Между двух стульев, стр. 29

Не широкими, как в первый раз, но тесными – ах, какими тесными! – воротами приходилось проникать ему теперь в этот мир…

И рухнул коридор. Петропавел едва успел выскользнуть из совсем уже узкого прохода с противоположной стороны. Облегченно вздохнув и даже не обернувшись, он побежал по равнине. Его Большой Выбор был сделан, а обвал отрезал пути назад. Впрочем, что такое «вперед» и «назад», «вправо» и «влево», «вверх» и «вниз», он уже не понимал.

По равнине во весь опор проскакал Всадник-с-Двумя-Головами, на ходу обернувшись и приветливо помахав ему рукой. Петропавел улыбнулся в ответ, потом упал вперед и, соблюдая все заповеди Летучего Нидерландца, полетел невысоко над Землей…

Лирическое отступление

Я отступаю. После сумбурного выступления, решительного наступления, бескровного преступления и тихого исступления я отступаю. В отступлении моем нет ничего драматического: это лирическое отступление.

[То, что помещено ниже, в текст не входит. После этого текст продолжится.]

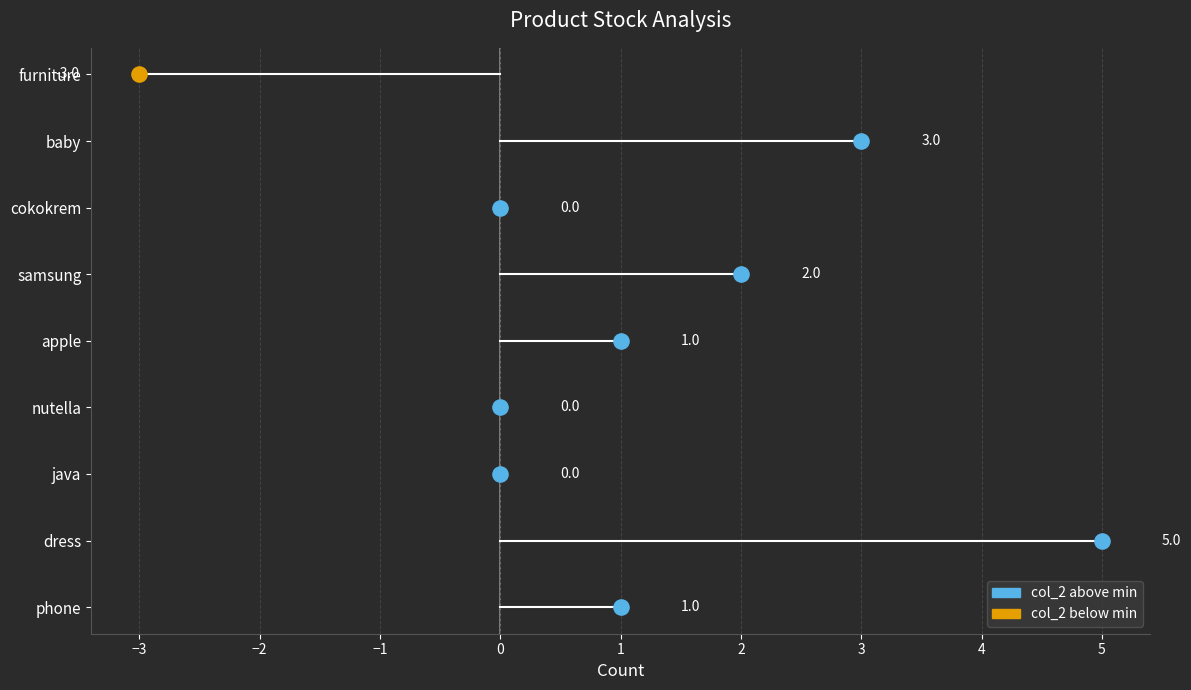

Which has a higher value, furniture or samsung?

samsung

Я отступаю. Всегда, когда в литературе герой успевает выскочить из-под обломков, читатели запаздывают… Он возвращается к своей литературной действительности, а мы остаемся в реальной, которая тем и отличается от литературной, что среди всех предлагаемых ею исходов нет ни одного иррационального. В литературе же возможность для такого исхода есть у писателя на крайний случай всегда. И если в жизни, попав в тупик, мы можем выйти из него только ценой какой-нибудь серьезной потери, то в литературе всегда остается последний шанс – на крыльях вылететь через печную трубу.

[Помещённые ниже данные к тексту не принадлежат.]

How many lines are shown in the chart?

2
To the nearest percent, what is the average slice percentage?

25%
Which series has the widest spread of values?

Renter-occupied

Может быть, это – единственное, что следует знать, обращаясь к литературе. Знание такое, по всей вероятности, и определяет наше отношение к произведению как к не-жизни как к чему-то иному – подчиненному высшим законам Искусства. А все Высшие Законы Искусства иррациональны.

Но я отступаю. Всякое повествование однажды кончается – и тогда писатель отпускает героев на свободу. Там они и будут жить, уже не подвластные ничьей воле – тем более воле интерпретаторов, от которых они всегда сумеют ускользнуть. Ведь интерпретаторы живут в иной реальности, – правда, они не часто понимают это. И начинают судить произведение обычным, юридическим образом. Они задают очень много вопросов в надежде выяснить, бывает ли так на самом деле и бывает ли так вообще.

Мне легко ответить на эти вопросы: ведь я отступаю. Я говорю, что ничего этого не было и что это вообще не бывает на самом деле. Потом я улыбаюсь и беру на себя смелость заявить от имени каждого, кто причастен к искусству: всего этого не было и всего этого вообще не бывает на самом деле. Такова уж Художественная Неправда. Что же делать с Художественной Неправдой? Оставим ее как она есть: воспринять литературное произведение значит не понять его до конца, все время обращаться к нему в надежде понять до конца… а не понять. Ведь даже сами герои не всегда понимают себя – и, когда Петропавел, прижав зеленую травинку к сердцу, бежит туда, откуда еще полчаса назад едва унес ноги, – он, наверное, тоже плохо понимает себя. Но мы не можем ему помочь. Самое большее, на что мы способны, – это проводить его до яркой лужайки… ну, может быть, чуть дальше. Проводить его, проводить нашу повесть…

Минувшая жизнь, имперфект и аорист, – 
Подумайте, что за дела!..
Я вдаль проводил мою Повесть, как поезд, –
И Повесть, как поезд, ушла.
Зеленый фонарик далекой свободы
Уже догорает – и вот
Затеплился красный фонарик субботы
И прежних домашних забот:
Убрать со стола, заварить себе кофе
И долго смотреть из окна
На двор в голубях, на качели в покое,
На облако в виде слона…
И вдруг отойти от окна – беспокоясь,
Как с этого самого дня
Невнятная совесть по имени Повесть
Одна проживет, без меня.

И уже не имеет никакого значения, кто написал это: ведь я отступаю. Важно вовремя сдать позиции.

Я отступаю на глазах у вас, любезные читатели, отступаю просто: не сопротивляясь больше и ни о чем не жалея – перед этой вечной загадкой. Загадкой Художественности. Я отступаю.